09.悪役令嬢は現状を知る
シルヴェスターは胸に置かれた手を握り、クラウディアと額を合わす。
「ディアに感謝を。いつも君の言葉、存在に私は救われている……いざ言葉にしてみると、どうしてもありきたりなものになってしまうな」
「十分ですわ」
「だがこれだと完全に気持ちを伝えられているとは思えぬのだ」
顔が近付き、互いの鼻頭が重なる。
口付けは軽く、唇が合わさる程度だった。
それでも離れ際に余韻を残していく。
まだ息が触れる距離。
「ディア、愛している」
「わたくしも愛していますわ、シル」
次いで握られた手にキスを落とされた。
上目遣いで濡れた黄金の瞳を向けられてドキリとする。
――濃厚な香りに包まれていた。
今更ながらに香りが空間を彩ることを思い知らされる。
クラウディア、シルヴェスター、それぞれの芳香が混ざり、満ちる。
日の光は遠ざかり、夜の帳が下りていた。
また手にキスが落とされる。
指、そして甲へ。
目が伏せられて黄金の瞳が隠されても、銀色の睫毛が思いをこぼす。
薄暗い中でもはっきりと見て取れるシルヴェスターの滴るような美しさに頭がクラクラした。
丁寧な口付けが伴う熱に煽られる。
強く求められないのは、時間が有限だからだろう。その分、否も言えず、体の芯に火が灯り続ける。
静寂が続く中、吐息を漏らしたのはどちらだったか。
手が解放されたのを機に、クラウディアは喉を潤した。
シルヴェスターも仕切り直すように紅茶を飲む。
ついティーカップに付けられた唇へ目が行ってしまい、慌てて視線を逸らした。
「ウェンディ嬢のことも気になるが、まずはパルテ王国についてだな」
「はい、どうして今になって婚約者候補が増えることになったのでしょう?」
情勢によっては他国の令嬢が婚約者候補に入ることもあるが、今代では自国の令嬢に対象が絞られていた。

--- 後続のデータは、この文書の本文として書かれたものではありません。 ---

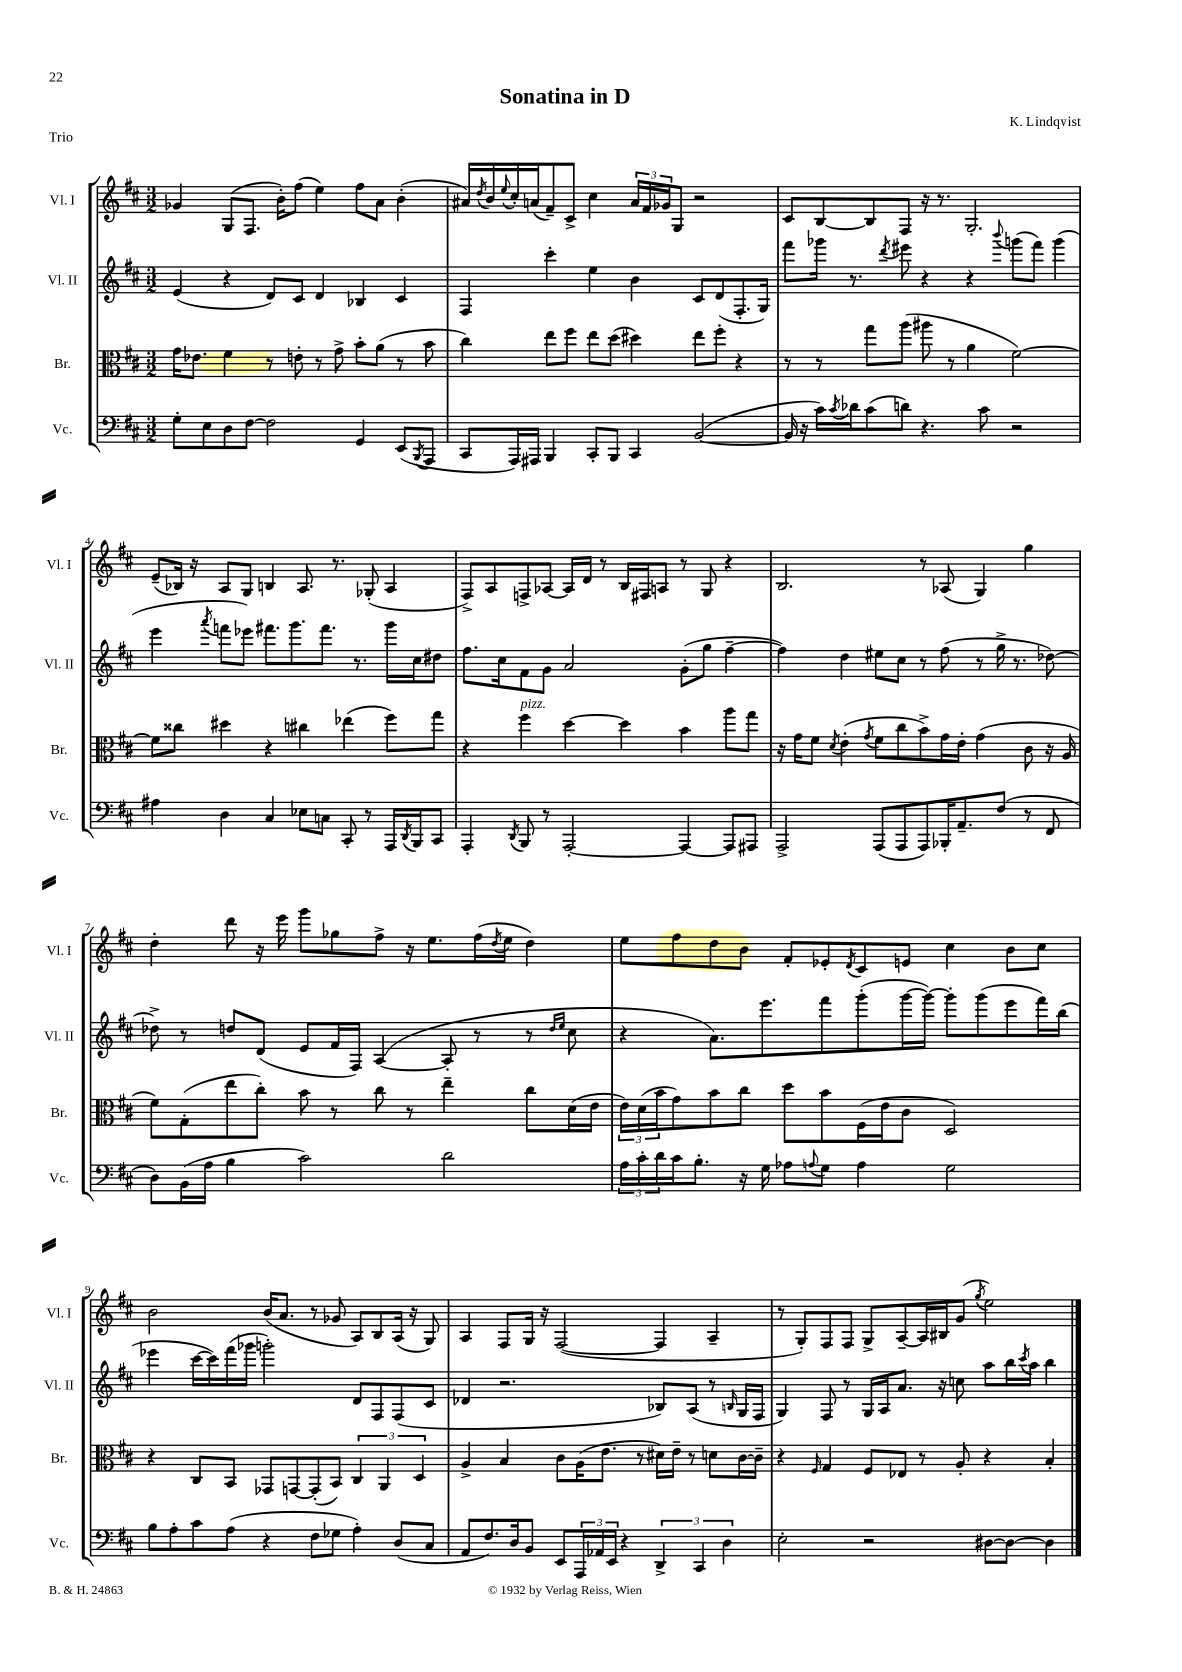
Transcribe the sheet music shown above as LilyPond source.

\header { title = "Sonatina in D" composer = "K. Lindqvist" piece = "Trio" }
<<
\new StaffGroup <<
\new Staff = "s0" \with { instrumentName = "Vl. I" shortInstrumentName = "Vl. I" } {
    \clef treble \key d \major \numericTimeSignature \time 3/2
    ges'4 g8( fis8. b'16-.) fis''8( e''4) fis''8 a'8 b'4-.( |
    ais'16) \acciaccatura { d''8 } b'16 \appoggiatura { e''8 } cis''16-. a'16( fis'8--) cis'8-> cis''4 \tuplet 3/2 { a'16 fis'16 ges'16 } g8 r2 |
    cis'8 b8~ b8 fis8 r16 r8. g2.-. |
    e'8--( bes16) r16 a8 g8 b4 a8. r8. ges8-.( a4 |
    fis8->) a8 f8-> aes8~ aes16 d'16 r8 b16 fis16 a8 r8 g8 r4 |
    b2. r8 aes8( g4) g''4 |
    d''4-. d'''8 r16 e'''16 g'''8 ges''8 fis''8-> r16 e''8. fis''16( \acciaccatura { d''8 } e''16 d''4) |
    e''8 fis''8 d''8 b'8 fis'8-. ees'8-. \acciaccatura { d'8 } cis'8 e'8 cis''4 b'8 cis''8 |
    b'2 b'16( a'8. r8 ges'8 a8) b8 a16( r16 g8) |
    a4 fis8 g16 r16 fis2~( fis4 a4-- |
    r8 g8-.) fis8 fis8 g8-> a8~-- a16 bis16 g'8( \acciaccatura { g''8 } e''2) \bar "|." |
}
\new Staff = "s1" \with { instrumentName = "Vl. II" shortInstrumentName = "Vl. II" } {
    \clef treble \key d \major \numericTimeSignature \time 3/2
    e'4( r4 d'8) cis'8 d'4 bes4 cis'4 |
    fis4 cis'''4-. e''4 b'4 cis'8 d'8( fis8.-. g16) |
    fis'''8 ges'''16 r8. \acciaccatura { d'''8 } eis'''8 r4 r4 \appoggiatura { b'''8 } g'''8( fis'''8) g'''4( |
    e'''4 \acciaccatura { a'''8 } f'''8 ees'''8) fis'''8. g'''8. fis'''8. r8. g'''16 cis''16 dis''8 |
    fis''8. cis''16 fis'8 g'8 a'2 g'8-.( g''8 fis''4~-- |
    fis''4) d''4 eis''8 cis''8 r8 fis''8( r8 g''16-> r8. des''8~) |
    des''8-> r8 d''8 d'8( e'8 fis'16 fis16) a4~( a8-. r8 r8 \grace { d''16 e''16 } cis''8 |
    r4 a'8.) e'''8. fis'''8 g'''8-.( g'''16~ g'''16~) g'''8-. g'''8( e'''8 fis'''16) b''16( |
    ees'''4 cis'''16~ cis'''16) fis'''16( ges'''16 g'''2-.) d'8 fis8 fis8( cis'8 |
    des'4 r2. bes8) a8( r8 \grace { b16 } g16 fis16 |
    g4) fis8 r8 g16 a16 a'8. r16 c''8 a''8 b''16 \acciaccatura { cis'''8 } a''16 b''4 \bar "|." |
}
\new Staff = "s2" \with { instrumentName = "Br." shortInstrumentName = "Br." } {
    \clef alto \key d \major \numericTimeSignature \time 3/2
    g'16 ees'8. fis'4 r8 e'8-. r8 g'8-> b'8-. a'8( r8 b'8 |
    cis''4) e''8 fis''8 e''8 d''8( dis''4) e''8 fis''8-. r4 |
    r8 r8 g''8 a''8( ais''8 r8 a'4 fis'2~) |
    fis'8 cisis''8 dis''4 r4 cis''4 ees''4( fis''8) g''8 |
    r4 fis''4^\markup { \italic "pizz." } d''4~ d''4 b'4 a''8 g''8 |
    r16 g'16 fis'8 \acciaccatura { d'8 } e'4-.( \acciaccatura { g'8 } fis'8 cis''8 b'8->) g'16 e'16-. g'4( cis'8 r16 a16 |
    fis'8) g8-.( e''8 cis''8-.) b'8 r8 cis''8 r8 e''4-- cis''8 d'16( e'16 |
    \tuplet 3/2 { e'16) d'16( b'16 } g'8) b'8 cis''8 d''8 b'8 fis16( e'16 cis'8 d2) |
    r4 cis8 b,8 ges,8 g,8~ g,8-.( b,8) \tuplet 3/2 { cis4 a,4 d4 } |
    a4-> b4 cis'8 a16( e'8. r8 dis'16) e'16-- r8 d'8 cis'16~ cis'16-- |
    r4 \grace { fis16 } g4 fis8 ees8 r8 a8-. r4 b4-. \bar "|." |
}
\new Staff = "s3" \with { instrumentName = "Vc." shortInstrumentName = "Vc." } {
    \clef bass \key d \major \numericTimeSignature \time 3/2
    g8-. e8 d8 fis8~ fis2 g,4 e,8( \acciaccatura { b,,8 } a,,8 |
    cis,8 a,,16) ais,,16 b,,4 cis,8-. b,,8 cis,4 b,2~( |
    b,16 r16 cis'16) \acciaccatura { cis'8 } des'16 cis'8( d'8) r4. cis'8 r2 |
    ais4 d4 cis4 ees8 c8 cis,8-. r8 a,,16 \acciaccatura { d,8 } b,,16 cis,8 |
    a,,4-. \acciaccatura { d,8 } b,,8 r8 a,,2~-. a,,4~ a,,8 ais,,8 |
    a,,2-> a,,8( a,,8 a,,8) bes,,16-. a,8.-- fis8( r8 fis,8 |
    d8) b,16( a16 b4 cis'2) d'2 |
    \tuplet 3/2 { a16 cis'16-. d'16 } cis'16 b8.-. r16 g16 aes8 \appoggiatura { a8 } g8 a4 g2 |
    b8 a8-. cis'8 a8( r4 fis8 ges8 a4-.) d8( cis8 |
    a,8 fis8.) d16 b,8 e,8 \tuplet 3/2 { a,,16 aes,16 e,16 } r4 \tuplet 3/2 { d,4-> cis,4 d4 } |
    e2-. r2 dis8~ dis8~ dis4 \bar "|." |
}
>>
>>
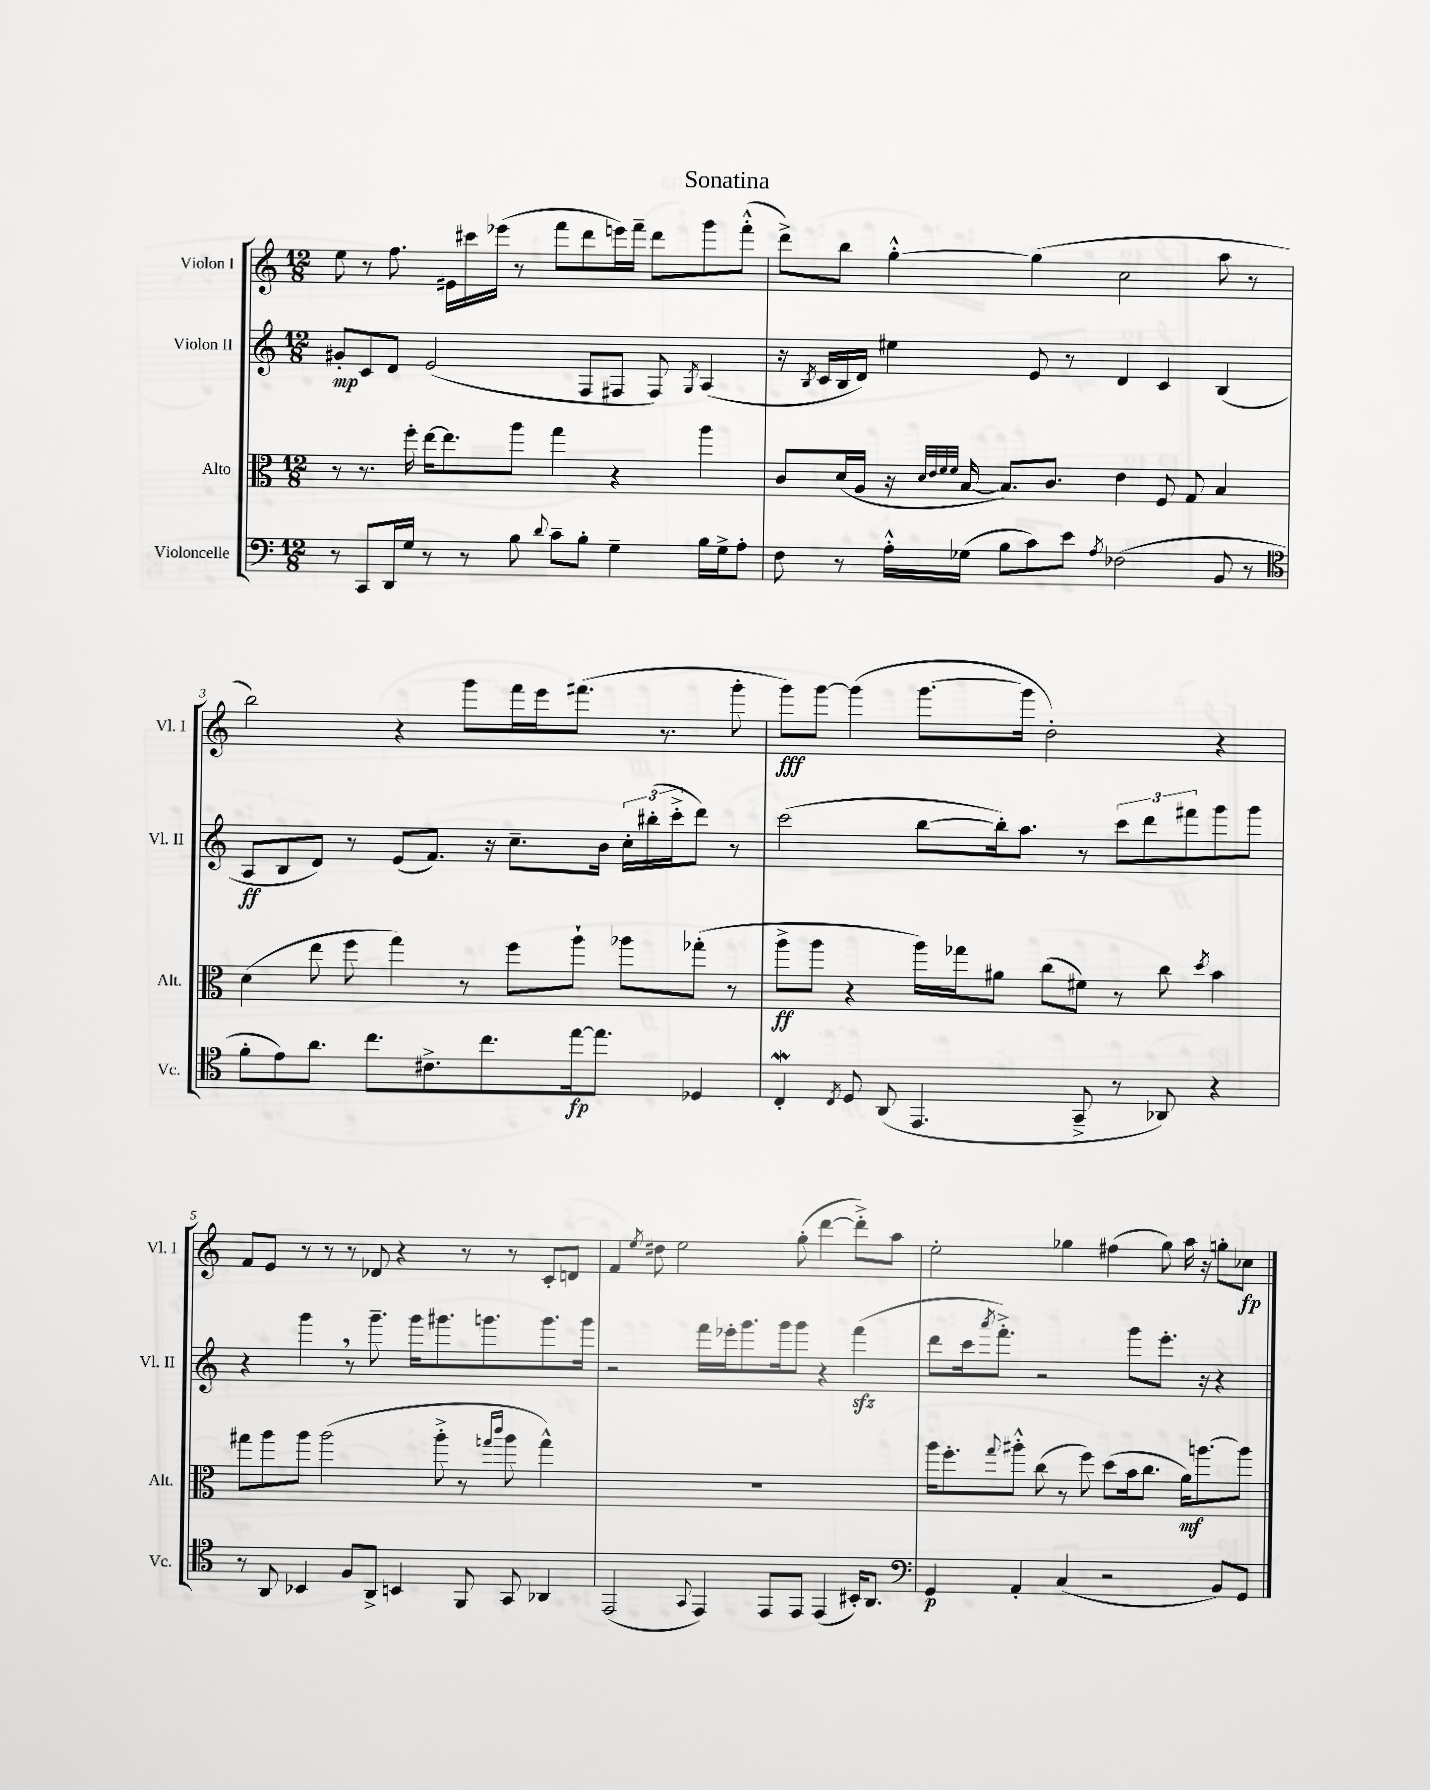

比較的、世界情勢が安定している間に、国内の体制を盤石にしようと考えられたからだ。
「パルテ王国内にて、我が国に対する敵対感情が高まっている。一触即発と言えるほどにだ」
「まさか……」
一触即発、それは戦争も視野に入っているということだった。あまりの事態に続く言葉が出てこない。
ハーランド王国とパルテ王国は長年友好関係を築いている。
この突然の敵意にはシルヴェスターも苦心しているらしく、珍しく眉根にシワが寄っていた。
「私もまだ信じられない。予兆はあったが、あくまで予兆に過ぎない程度だった。こうも事態が急変するとは……民主制の落とし穴を学ばせてもらった気分だ」
君主制であるハーランド王国では、国王が決定権を持つ。
だからどれだけ国民感情が昂ぶろうが待ったをかけられた。
もっといえば、その間にいる貴族が先に統制をおこなうので、いきなり国民感情が爆発するようなことはない。
暴動が起きたところで、基本的に各領地内でことは治まるからだ。
けれど民主制であるパルテ王国では事情が異なる。
国民から選出された議会員に比べ、国王の意向は優遇されるものの決定権はない。
有力家族が貴族と同じ働きを担っていても、法で定められている貴族制とは違う。もし私兵を動かして国民を統制しようとすれば、越権行為として有力家族のほうが罰せられた。
「パルテ国王をもってしても、国民感情を抑えることができませんの?」
「その段階にまで至ったようだ。ニアミリア嬢の同行が、事態の緊迫具合を表している。ここまで感情的にパルテ王国が動くのは想定外だ」
パルテ王国民の不満の種は、パルテ王国がハーランド王国と紛争地帯の壁になっていることにあった。実際、南西部に位置する辺境伯は、今や名前だけの存在になりつつある。
いくら防衛費をあてがわれていても、戦い、血を流すのはパルテ王国民だけだ。
これではハーランド王国の属国と変わらないじゃないか、というのが国民の訴えだった。